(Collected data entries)
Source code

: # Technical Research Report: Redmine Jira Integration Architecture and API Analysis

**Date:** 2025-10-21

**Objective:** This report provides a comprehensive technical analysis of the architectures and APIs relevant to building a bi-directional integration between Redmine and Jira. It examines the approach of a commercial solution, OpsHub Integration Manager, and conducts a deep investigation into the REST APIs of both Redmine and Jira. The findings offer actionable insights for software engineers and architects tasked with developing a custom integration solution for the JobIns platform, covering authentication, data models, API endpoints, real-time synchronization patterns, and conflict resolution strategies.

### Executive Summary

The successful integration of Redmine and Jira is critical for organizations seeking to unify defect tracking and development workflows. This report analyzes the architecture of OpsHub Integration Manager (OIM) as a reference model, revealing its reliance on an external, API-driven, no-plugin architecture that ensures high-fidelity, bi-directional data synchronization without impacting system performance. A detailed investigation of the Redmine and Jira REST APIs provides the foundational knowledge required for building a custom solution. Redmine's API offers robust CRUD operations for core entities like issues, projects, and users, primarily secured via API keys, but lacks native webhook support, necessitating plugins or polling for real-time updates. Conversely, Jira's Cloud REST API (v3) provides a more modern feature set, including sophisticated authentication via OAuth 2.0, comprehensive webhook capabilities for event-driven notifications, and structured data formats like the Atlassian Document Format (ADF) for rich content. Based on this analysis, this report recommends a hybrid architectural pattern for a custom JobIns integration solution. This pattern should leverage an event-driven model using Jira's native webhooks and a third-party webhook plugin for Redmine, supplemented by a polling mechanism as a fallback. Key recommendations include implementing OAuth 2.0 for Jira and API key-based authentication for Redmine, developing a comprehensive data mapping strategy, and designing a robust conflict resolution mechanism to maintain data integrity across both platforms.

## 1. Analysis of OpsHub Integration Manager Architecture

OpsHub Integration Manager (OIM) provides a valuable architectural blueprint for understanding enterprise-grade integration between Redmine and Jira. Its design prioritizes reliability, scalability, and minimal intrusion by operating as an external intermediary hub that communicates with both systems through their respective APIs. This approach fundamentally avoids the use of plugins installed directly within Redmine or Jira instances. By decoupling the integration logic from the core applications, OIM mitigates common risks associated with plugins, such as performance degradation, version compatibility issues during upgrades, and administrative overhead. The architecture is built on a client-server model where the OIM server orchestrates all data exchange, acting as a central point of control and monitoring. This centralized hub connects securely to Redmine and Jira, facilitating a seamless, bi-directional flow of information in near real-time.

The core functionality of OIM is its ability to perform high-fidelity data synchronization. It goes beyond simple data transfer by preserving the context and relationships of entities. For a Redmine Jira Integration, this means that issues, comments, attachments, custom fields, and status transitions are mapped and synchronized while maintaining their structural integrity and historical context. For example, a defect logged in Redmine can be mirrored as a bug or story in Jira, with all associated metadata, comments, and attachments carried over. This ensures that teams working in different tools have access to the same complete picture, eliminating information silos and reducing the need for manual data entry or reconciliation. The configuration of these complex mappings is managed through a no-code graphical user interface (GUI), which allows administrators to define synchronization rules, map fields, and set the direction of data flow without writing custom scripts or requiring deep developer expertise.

WORK ORDER
Produce the entries above once more, identical in every detail.

ANSWER TO THE PROBLEM
Source code

: # Technical Research Report: Redmine Jira Integration Architecture and API Analysis

**Date:** 2025-10-21

**Objective:** This report provides a comprehensive technical analysis of the architectures and APIs relevant to building a bi-directional integration between Redmine and Jira. It examines the approach of a commercial solution, OpsHub Integration Manager, and conducts a deep investigation into the REST APIs of both Redmine and Jira. The findings offer actionable insights for software engineers and architects tasked with developing a custom integration solution for the JobIns platform, covering authentication, data models, API endpoints, real-time synchronization patterns, and conflict resolution strategies.

### Executive Summary

The successful integration of Redmine and Jira is critical for organizations seeking to unify defect tracking and development workflows. This report analyzes the architecture of OpsHub Integration Manager (OIM) as a reference model, revealing its reliance on an external, API-driven, no-plugin architecture that ensures high-fidelity, bi-directional data synchronization without impacting system performance. A detailed investigation of the Redmine and Jira REST APIs provides the foundational knowledge required for building a custom solution. Redmine's API offers robust CRUD operations for core entities like issues, projects, and users, primarily secured via API keys, but lacks native webhook support, necessitating plugins or polling for real-time updates. Conversely, Jira's Cloud REST API (v3) provides a more modern feature set, including sophisticated authentication via OAuth 2.0, comprehensive webhook capabilities for event-driven notifications, and structured data formats like the Atlassian Document Format (ADF) for rich content. Based on this analysis, this report recommends a hybrid architectural pattern for a custom JobIns integration solution. This pattern should leverage an event-driven model using Jira's native webhooks and a third-party webhook plugin for Redmine, supplemented by a polling mechanism as a fallback. Key recommendations include implementing OAuth 2.0 for Jira and API key-based authentication for Redmine, developing a comprehensive data mapping strategy, and designing a robust conflict resolution mechanism to maintain data integrity across both platforms.

## 1. Analysis of OpsHub Integration Manager Architecture

OpsHub Integration Manager (OIM) provides a valuable architectural blueprint for understanding enterprise-grade integration between Redmine and Jira. Its design prioritizes reliability, scalability, and minimal intrusion by operating as an external intermediary hub that communicates with both systems through their respective APIs. This approach fundamentally avoids the use of plugins installed directly within Redmine or Jira instances. By decoupling the integration logic from the core applications, OIM mitigates common risks associated with plugins, such as performance degradation, version compatibility issues during upgrades, and administrative overhead. The architecture is built on a client-server model where the OIM server orchestrates all data exchange, acting as a central point of control and monitoring. This centralized hub connects securely to Redmine and Jira, facilitating a seamless, bi-directional flow of information in near real-time.

The core functionality of OIM is its ability to perform high-fidelity data synchronization. It goes beyond simple data transfer by preserving the context and relationships of entities. For a Redmine Jira Integration, this means that issues, comments, attachments, custom fields, and status transitions are mapped and synchronized while maintaining their structural integrity and historical context. For example, a defect logged in Redmine can be mirrored as a bug or story in Jira, with all associated metadata, comments, and attachments carried over. This ensures that teams working in different tools have access to the same complete picture, eliminating information silos and reducing the need for manual data entry or reconciliation. The configuration of these complex mappings is managed through a no-code graphical user interface (GUI), which allows administrators to define synchronization rules, map fields, and set the direction of data flow without writing custom scripts or requiring deep developer expertise.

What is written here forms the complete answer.